Was ist eine Stadt?
Seit Jahrzehnten gilt: «Städte sind Gemeinden mit mindestens 10 000 Einwohnern». Weil die Bevölkerung wächst und immer mehr Gemeinden fusionieren, sind in letzter Zeit auch dort Städte entstanden, wo man urbanes Leben nur von Ausflügen her kennt: Glarus Süd etwa, zu dem unter anderem Elm und das strassenlose Braunwald gehören. In Val-de-Travers (NE), das bekannt ist für seinen Absinth, den Felskessel Creux du Van und den überdurchschnittlichen Bezug landwirtschaftlicher Direktzahlungen. Oder unweit davon in Val-de-Ruz, wo sich gut 16 000 Einwohner fast ebenso viele Hektaren Land teilen.
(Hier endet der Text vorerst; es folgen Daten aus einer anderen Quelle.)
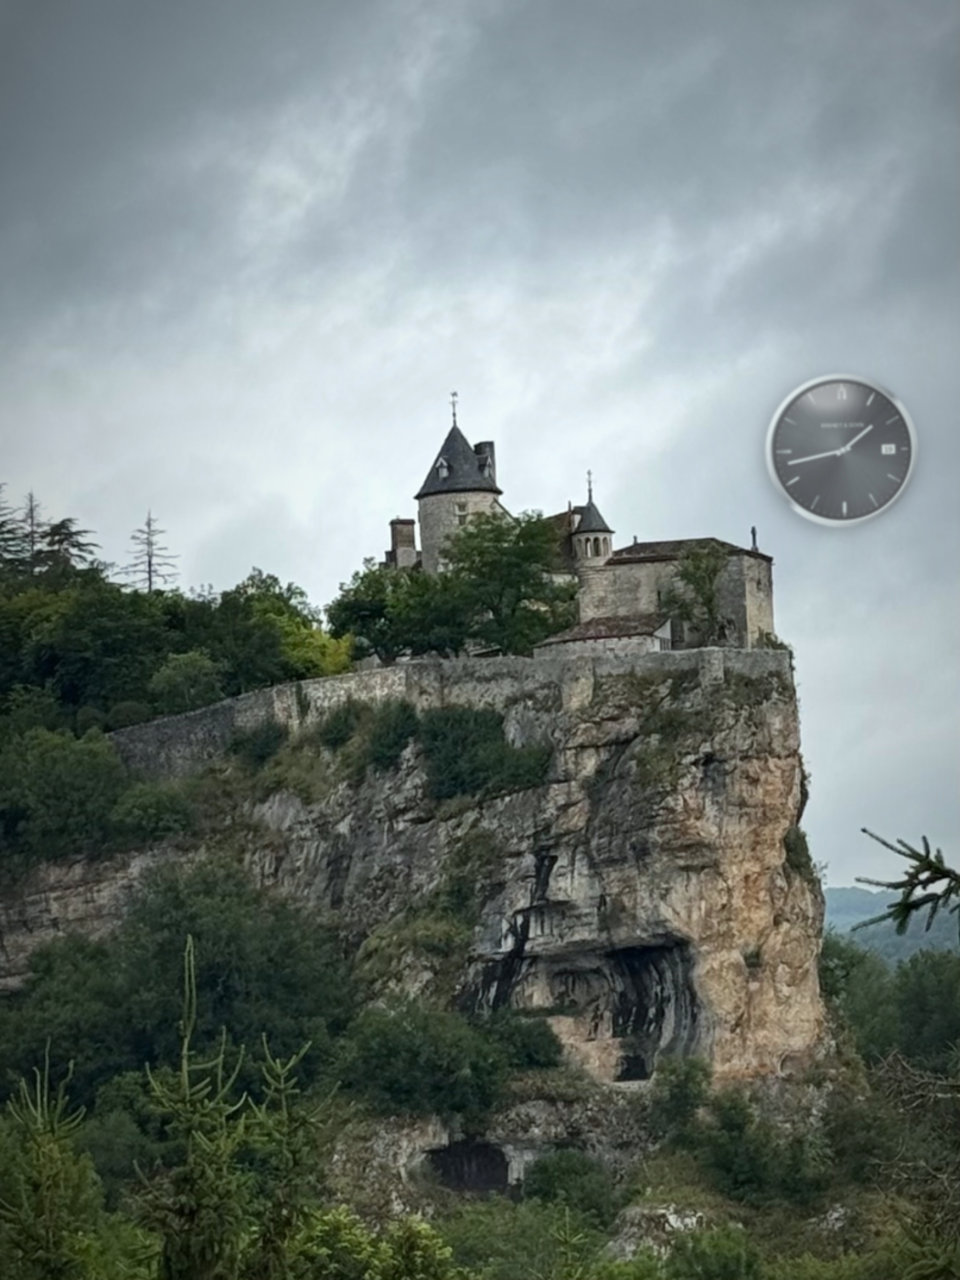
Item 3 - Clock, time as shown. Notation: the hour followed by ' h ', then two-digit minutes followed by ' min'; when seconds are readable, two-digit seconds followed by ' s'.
1 h 43 min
Dichte und Mindestgrösse im Kern
Dass die geltende Definition solchen «Städten» nicht immer gerecht wird, hat auch das Bundesamt für Statistik (BFS) erkannt. Es verzichtet bereits seit einiger Zeit darauf, solche Landgemeinden offiziell als Städte auszuweisen. Nun geht es gar einen Schritt weiter: «Die statistische Stadtdefinition wird geändert», sagte Viktor Goebel, Leiter des Projekts Agglosuisse im BFS, gegenüber der «NZZ am Sonntag». Konkret will das Amt neben der reinen Einwohnerzahl noch andere Kriterien beiziehen. «Neu können nur noch Gemeinden Stadt werden, wenn sie auch eine gewisse Dichte und Mindestgrösse in ihrem Kern aufweisen», so Goebel. So wolle man erreichen, dass eine statistische Stadt auch tatsächlich einen gewissen urbanen Charakter aufweise.
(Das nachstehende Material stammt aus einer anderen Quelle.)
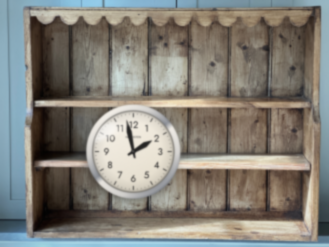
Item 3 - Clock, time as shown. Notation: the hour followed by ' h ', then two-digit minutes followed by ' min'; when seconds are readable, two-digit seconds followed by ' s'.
1 h 58 min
Mit grosser Aufmerksamkeit verfolgt der Städteverband das Projekt. Er fürchtet, dass man aus Gründen der Vergleichbarkeit mit Europa die Schwelle deutlich erhöhen will. Schweizer Städte mit 10 000 oder 20 000 Einwohnern hätten aber oft gleiche Funktionen wie Städte in Deutschland oder Frankreich, die vier- oder fünfmal so gross seien, erläutert Vizedirektor Martin Tschirren. Er fordert darum in der «NZZ am Sonntag»: «Eine neue Städte-Definition darf nicht dazu führen, dass Gemeinden, die sich heute als Städte verstehen, dies statistisch nicht mehr sind.»
Bestandesgarantie und neuer Status
Wie gross, dicht und überbaut eine statistische Stadt künftig sein muss, will das BFS erst im November bekanntgeben. Die neue Typologie werde aber nicht dazu führen, dass viele jetzige Städte ihren Rang verlören, gibt das Amt Entwarnung. Zudem werde für benachbarte Gemeinden, welche die geforderten Werte allein knapp verfehlten, ein neuer Status eingeführt: die «städtische Einheit». (aes)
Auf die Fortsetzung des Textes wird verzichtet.